“MARMARA DEPREMİ’NİN ACISI, İLK GÜNKÜ GİBİ TAZE”
Denizli Ticaret Odası (DTO) Başkanı Uğur Erdoğan, 17 Ağustos 1999’da yaşanan deprem felaketinin yıl dönümü dolayısıyla yazılı bir mesaj yayınladı.
Afette hayatını kaybedenlere Allah'tan rahmet dileyen Başkan Erdoğan, geçtiğimiz günlerde Denizlililer’in de benzer bir anı çok yakından yaşadığını hatırlattı. Başta son yer sarsıntılarının merkez üssü olan Bozkurt ile Çardak’taki vatandaşlar olmak üzere, şehir merkezi ile ilçelerinde depremi hisseden herkese geçmiş olsun dileğinde bulundu.

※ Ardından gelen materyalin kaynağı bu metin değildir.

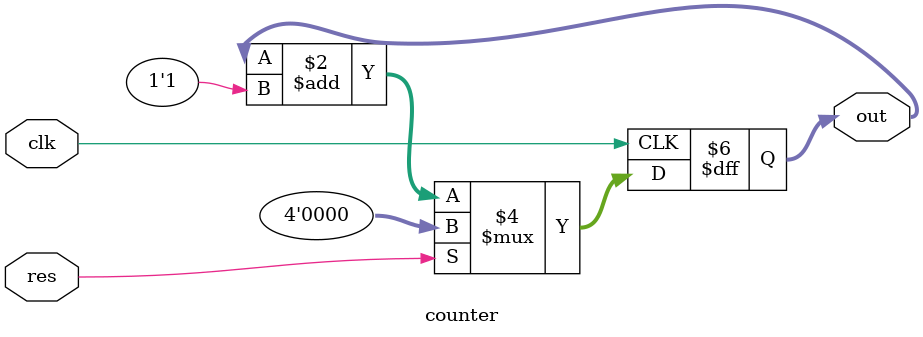
<source format=v>
module counter(res,clk,out);
    input wire res;
    input wire clk;
    output reg [3:0] out;

    always @ (posedge clk)
    begin
        if (res) begin
            out = 4'b0000;
        end
        else begin
            out = out + 1'b1;
        end
    end

endmodule
</source>
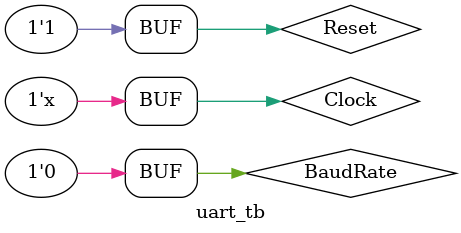
<source format=v>
module uart_tb ();
 

parameter c_CLOCK_PERIOD_NS = 100;
parameter c_BIT_PERIOD      = 104167;
   
reg Clock = 0;
reg r_Rx_Serial = 1;
reg [7:0] i_Data = 8'b00110011;
integer     ii;

reg Reset=1;
reg BaudRate=0;
reg TxDataLoad=0;
wire TxDataOut;
wire [7:0] RxDataOut;
wire TxDone;
wire RxDone;
wire RxError;
   
   
   
  UART_Project  UART_INST
    (.Reset(Reset),
     .Clock(Clock),
     .BaudRate(BaudRate),
     .TxDataLoad(TxDataLoad),
     .TxDataIn(i_Data),
     .TxDataOut(TxDataOut),
     .RxDataIn(r_Rx_Serial),
     .RxDataOut(RxDataOut),
     .TxDone(TxDone),
     .RxDone(RxDone),
     .RxError(RxError)
     );
   
   always  begin
       #(c_CLOCK_PERIOD_NS/2) Clock <= !Clock;
   end

   always 
   begin
       if (i_Data != 8'b11111111) begin
           #10000;
           TxDataLoad=1;
           #100;
           TxDataLoad=0;
           #10000;
            // Send Start Bit
            r_Rx_Serial <= 1'b0;
            #(c_BIT_PERIOD);
        
       
            // Send Data Byte
            for (ii=0; ii<8; ii=ii+1)
                begin
                r_Rx_Serial <= i_Data[ii];
                #(c_BIT_PERIOD);
                end
       
            // Send Stop Bit
            r_Rx_Serial <= 1'b1;
            i_Data = 8'b11111111;
            #(c_BIT_PERIOD);
            end
            else 
            begin
                #2000;
            end
   end

    
 
   
endmodule

</source>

Denizli’nin birinci dereceden deprem bölgesinde yer aldığını hatırlatan DTO Yönetim Kurulu Başkanı Uğur Erdoğan, Denizlililer’in deprem gerçeğiyle yaşamasını öğrenmesi gerektiğine dikkat çekti. Türkiye’nin neredeyse tamamının deprem kuşağında bulunduğunu da belirten Denizli Ticaret Odası Başkanı Erdoğan, “Coğrafya kaderdir… O nedenle, her zaman her türlü afete hazırlıklı olmalıyız. Şunu asla unutmamalıyız ki; tedbir kuldan, takdir Allah’tan. 20’nci yüzyılın felaketi olarak adlandırılan 17 Ağustos Depremi Marmara Bölgesi'nin tamamı ile Ankara'dan İzmir'e kadar çok geniş bir alanda hissedilmişti. Resmî tutanaklara göre 17.480 vatandaşımız hayatını kaybetti; 23.781 vatandaşımız ise yaralandı. Bazıları tamamen yıkılan 285.211 ev ile 42.902 iş yeri hasar gördü. Oldukça büyük bir afetti. Acısını halen kalbimizde taşıyoruz. Marmara Depremi’nde hayatını kaybeden vatandaşlarımıza Allah'tan rahmet, yakınlarına ise bir kez daha başsağlığı diliyorum. Dilerim Rabbim, bizlere bir daha 17 Ağustos Depremi gibi büyük bir afet yaşatmasın. Biz de bu yıl önce 20 Mart’ta Acıpayam’da sonra da 8 Ağustos'ta Bozkurt’taki önemli yer sarsıntılarıyla, ciddi anlamda deprem gerçeği ile yüzleştik… Çok şükür herhangi bir can kaybı olmadı. Ayrıca, devletimiz ve milletimiz, çok kısa bir sürede ve çok hızlı bir şekilde vatandaşlarımız için her türlü imkanını seferber etti. Bu da tek tesellimizdi. Binaları hasar gören depremzedelere, bir kez daha geçmiş olsun diyoruz. Hafif yaralı atlatanlara ise, acil şifa diliyoruz. Yapı sektörümüz, ülkemizde son yıllarda büyük bir değişim ve başarı sergiledi. İnşaat tekniklerinin ve yapılarımızın geçmiş yıllara göre geldiği nokta ortadadır. Bu tür doğal afetlerdeki hasarların büyük olmamasının bir nedeni de budur. İnsanımız deprem anında, öncesi ve sonrasında neler yapması gerektiğini öğrenip bilinçlendikçe ve bunları hakkıyla yerine getirdikçe, bu tür doğa olaylarını daha az zararla atlattığını görecektir.” dedi.